In a plasma etching system for removing silicon oxide layers on silicon wafers, 60 l / min of exhaust gas are produced. The exhaust gas consists of approx. 58.5 l / min nitrogen and approx. 1.5 l / min C₂F₆ as a pollutant. The exhaust gas is fed to the cleaning device through an exhaust pipe. In the combustion chamber ( 1 ) the inner ring ( 5 ) of the ring burner ( 3 ) 9 l / min H₂ and 9 l / min O₂ are supplied. The outer ring ( 10 ) of the ring burner ( 3 ) are additionally 3 l / min CH₄ and 15 l / min O₂ supplied. The flame area ( 11 ) of the flame ( 6 ) which forms over the annular gap ( 5 ) is strongly reducing. In this strongly reducing flame area ( 11 ), the exhaust gas to be cleaned, which contains C₂F₆ as the main pollutant, is let in through the bore ( 8 ). In this reducing flame area ( 11 ) the pollutant is converted almost completely into CH₄ and HF. The flame temperature is in the range from 1200 to 1400 ° C.

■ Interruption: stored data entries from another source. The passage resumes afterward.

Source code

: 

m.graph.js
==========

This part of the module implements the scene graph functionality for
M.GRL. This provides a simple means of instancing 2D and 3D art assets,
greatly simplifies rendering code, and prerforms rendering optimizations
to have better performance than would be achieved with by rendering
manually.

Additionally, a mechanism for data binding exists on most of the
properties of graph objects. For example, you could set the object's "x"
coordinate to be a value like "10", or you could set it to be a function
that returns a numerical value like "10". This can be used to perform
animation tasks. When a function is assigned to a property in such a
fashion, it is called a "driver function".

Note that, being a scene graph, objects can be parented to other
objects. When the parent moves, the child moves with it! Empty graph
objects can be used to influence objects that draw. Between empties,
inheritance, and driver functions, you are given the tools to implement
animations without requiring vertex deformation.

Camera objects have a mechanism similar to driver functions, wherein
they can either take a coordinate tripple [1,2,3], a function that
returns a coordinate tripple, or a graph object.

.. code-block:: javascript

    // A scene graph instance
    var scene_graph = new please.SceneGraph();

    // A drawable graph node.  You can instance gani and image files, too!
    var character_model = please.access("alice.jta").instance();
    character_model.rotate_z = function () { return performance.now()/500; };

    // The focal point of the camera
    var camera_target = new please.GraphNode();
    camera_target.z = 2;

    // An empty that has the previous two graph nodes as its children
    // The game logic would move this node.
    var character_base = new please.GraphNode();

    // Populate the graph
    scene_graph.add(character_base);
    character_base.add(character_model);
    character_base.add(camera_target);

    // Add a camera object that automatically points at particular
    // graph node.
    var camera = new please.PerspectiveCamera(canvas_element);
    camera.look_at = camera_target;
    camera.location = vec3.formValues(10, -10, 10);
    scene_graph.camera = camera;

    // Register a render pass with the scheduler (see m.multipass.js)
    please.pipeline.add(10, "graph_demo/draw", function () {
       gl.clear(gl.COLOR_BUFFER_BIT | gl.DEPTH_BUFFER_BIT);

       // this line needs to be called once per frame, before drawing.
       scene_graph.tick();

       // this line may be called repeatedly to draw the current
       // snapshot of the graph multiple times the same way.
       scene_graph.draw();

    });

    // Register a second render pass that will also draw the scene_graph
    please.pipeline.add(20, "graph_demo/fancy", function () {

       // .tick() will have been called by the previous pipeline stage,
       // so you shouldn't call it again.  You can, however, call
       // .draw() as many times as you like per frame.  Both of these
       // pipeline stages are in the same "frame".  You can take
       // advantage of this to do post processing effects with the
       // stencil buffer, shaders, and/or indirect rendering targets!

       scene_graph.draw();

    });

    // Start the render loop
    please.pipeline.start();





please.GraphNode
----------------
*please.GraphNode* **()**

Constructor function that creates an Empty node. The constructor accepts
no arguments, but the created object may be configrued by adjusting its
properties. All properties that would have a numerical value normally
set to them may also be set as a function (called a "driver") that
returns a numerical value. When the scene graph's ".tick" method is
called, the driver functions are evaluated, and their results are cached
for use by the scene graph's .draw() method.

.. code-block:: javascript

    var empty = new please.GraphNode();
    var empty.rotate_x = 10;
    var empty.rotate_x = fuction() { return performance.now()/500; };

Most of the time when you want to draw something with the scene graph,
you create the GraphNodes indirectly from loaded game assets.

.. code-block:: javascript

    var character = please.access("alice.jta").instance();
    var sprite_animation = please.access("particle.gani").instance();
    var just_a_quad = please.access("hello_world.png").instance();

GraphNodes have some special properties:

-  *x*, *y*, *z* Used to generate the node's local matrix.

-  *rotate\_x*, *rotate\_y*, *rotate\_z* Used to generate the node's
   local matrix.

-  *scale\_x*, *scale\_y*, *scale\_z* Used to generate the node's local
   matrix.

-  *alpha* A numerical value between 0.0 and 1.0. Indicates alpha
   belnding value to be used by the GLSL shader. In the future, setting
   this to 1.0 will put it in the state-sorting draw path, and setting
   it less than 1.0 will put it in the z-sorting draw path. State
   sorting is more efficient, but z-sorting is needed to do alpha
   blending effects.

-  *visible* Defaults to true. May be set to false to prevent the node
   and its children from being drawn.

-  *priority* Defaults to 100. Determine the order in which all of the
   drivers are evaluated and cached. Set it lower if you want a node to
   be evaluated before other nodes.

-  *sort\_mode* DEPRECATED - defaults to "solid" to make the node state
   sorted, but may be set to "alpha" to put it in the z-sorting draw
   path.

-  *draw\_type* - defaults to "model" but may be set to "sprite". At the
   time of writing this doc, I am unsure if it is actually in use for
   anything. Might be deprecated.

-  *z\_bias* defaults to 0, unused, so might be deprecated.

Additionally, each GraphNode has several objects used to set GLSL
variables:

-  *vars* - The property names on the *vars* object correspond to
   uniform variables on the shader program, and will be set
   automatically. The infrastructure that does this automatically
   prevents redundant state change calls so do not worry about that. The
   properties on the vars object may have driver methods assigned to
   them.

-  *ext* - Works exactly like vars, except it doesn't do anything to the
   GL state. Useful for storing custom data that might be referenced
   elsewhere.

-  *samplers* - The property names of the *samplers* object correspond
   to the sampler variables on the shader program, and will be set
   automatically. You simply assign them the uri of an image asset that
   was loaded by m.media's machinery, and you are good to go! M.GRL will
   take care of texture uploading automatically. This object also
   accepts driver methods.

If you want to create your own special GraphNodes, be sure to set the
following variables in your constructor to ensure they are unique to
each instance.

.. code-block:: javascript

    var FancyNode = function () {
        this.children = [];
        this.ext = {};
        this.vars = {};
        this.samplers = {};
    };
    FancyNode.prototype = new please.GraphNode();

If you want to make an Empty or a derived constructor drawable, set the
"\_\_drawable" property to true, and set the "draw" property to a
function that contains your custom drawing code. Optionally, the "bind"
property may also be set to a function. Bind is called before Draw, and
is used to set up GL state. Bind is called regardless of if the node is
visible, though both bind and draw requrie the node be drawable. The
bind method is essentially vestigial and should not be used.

The flame region ( 12 ) which forms at the annular gap ( 10 ) and which envelops the flame region ( 11 ) like a jacket is strongly oxidizing. The reactions that preferably take place here are the combustion of CH₄ to CO₂ and water vapor and of H₂ to water vapor. The approximately 1000 ° C hot burned gas mixtures over the flame flow in the direction of arrow ( 13 ) perpendicularly from the burner ( 3 ) in the direction of the suction ( 14 ), from there they are fed to a washing device known per se, in which the gas is below 50 ° C is cooled. The HF portion is hydrolyzed. The gas is cleaned, ie practically free of pollutants, released into the environment. The pollutant content is reduced to less than 1% by means of the exhaust gas purification method according to the invention, as a result of which a gas with less than 15 ppm of pollutant enters the exhaust air.

Claims (5)

1. Process for the purification of pollutant-containing exhaust gases, in particular with fluorine-containing hydrocarbons and other fluorine compounds, by chemical reaction in a combustion chamber with a burner for generating a fuel gas flame, characterized in that, on the one hand , by spatially separating the feed of gases of different composition and quantity into the fuel gas flame chemically strongly reducing flame area is created, into which the exhaust gases to be cleaned are fed and, on the other hand, a strongly oxidizing flame area is created, into which the exhaust gases enter after they have flowed through the reducing flame area. 2. The method according to claim 1, characterized in that the reducing flame area by supplying a fuel gas and oxygen or a fuel gas mixture with one Excess hydrogen is generated and that the oxidizing flame area through additional supply of a fuel gas mixture with an excess of oxygen, of pure Oxygen or air is generated in the flame. 3. The method according to claim 1 and 2, characterized in that harmful reaction products combustion in said two flame areas by subsequent sorption and / or Hydrolysis can be eliminated. 4. Device for carrying out the method according to claim 1 to 3 with a combustion chamber, a ring burner for the fuel gas or the fuel gas mixture and a central feed for the pollutant-containing exhaust gas in the ring burner, characterized in that for an additional Supply of a fuel gas or fuel gas mixture with an excess of oxygen on Ring burner, or for an additional supply of pure oxygen, a second concentric Ring arranged with one or more holes or with a channel on the ring burner becomes. 5. Device for performing the method according to claim 1 to 3, with a combustion chamber, a ring burner for the fuel gas or the fuel gas mixture and a central feed for the pollutant-containing exhaust gas in the ring burner, characterized in that for the additional Supply of air or oxygen in the wall of the combustion chamber in the area of the ring burner or several inlet channels can be arranged.